Growing up on a dairy farm at Leitchville and currently employed as a marketing assistant at Genetics Australia, Kelsie knows all too well the hard work behind producing milk and was determined to show that particular element in the photos she took.

“COVID-19 has really put everything into perspective and what better way to look at positives then featuring our essential workers on their farms,” Kelsie said.

“I really wanted to keep the images raw and natural to show this particular side of farming.”

Putting the call out to farmers, Kelsie was surprised by the response.

“It was a pretty last-minute decision one weekend when I was home.

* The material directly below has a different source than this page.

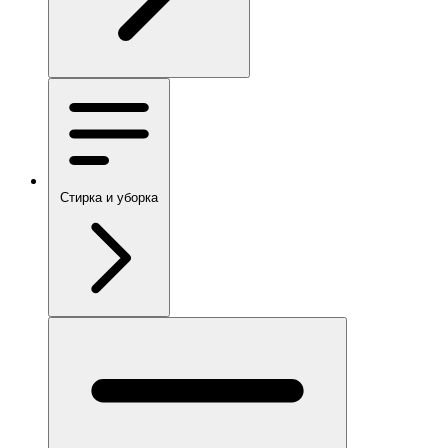
Стирка и уборка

I simply sent out a dozen or so messages and most of the farmers thought it was a great idea.

“There are still a few farmers I didn't cover, purely due to time restraints, but I do plan to get back and take some more in the Gannawarra area in the near future.”

Kelsie said it was a nice change to get outside and take some pictures.

“Dairy farmers are deemed as essential workers and are the forefront of our local community and I believe we don't praise or recognise them enough,” she said.

“I have been overwhelmed with the response and commentary around the minimum farms I have done so far and I am excited to see what can come out of this going forward.

“It can be easy to become absorbed into the negativity. Having the power to shed some light into what farmers do and the things they are grateful for like rain, growth, families, smiles and health and it is extremely important to create memories to look back upon."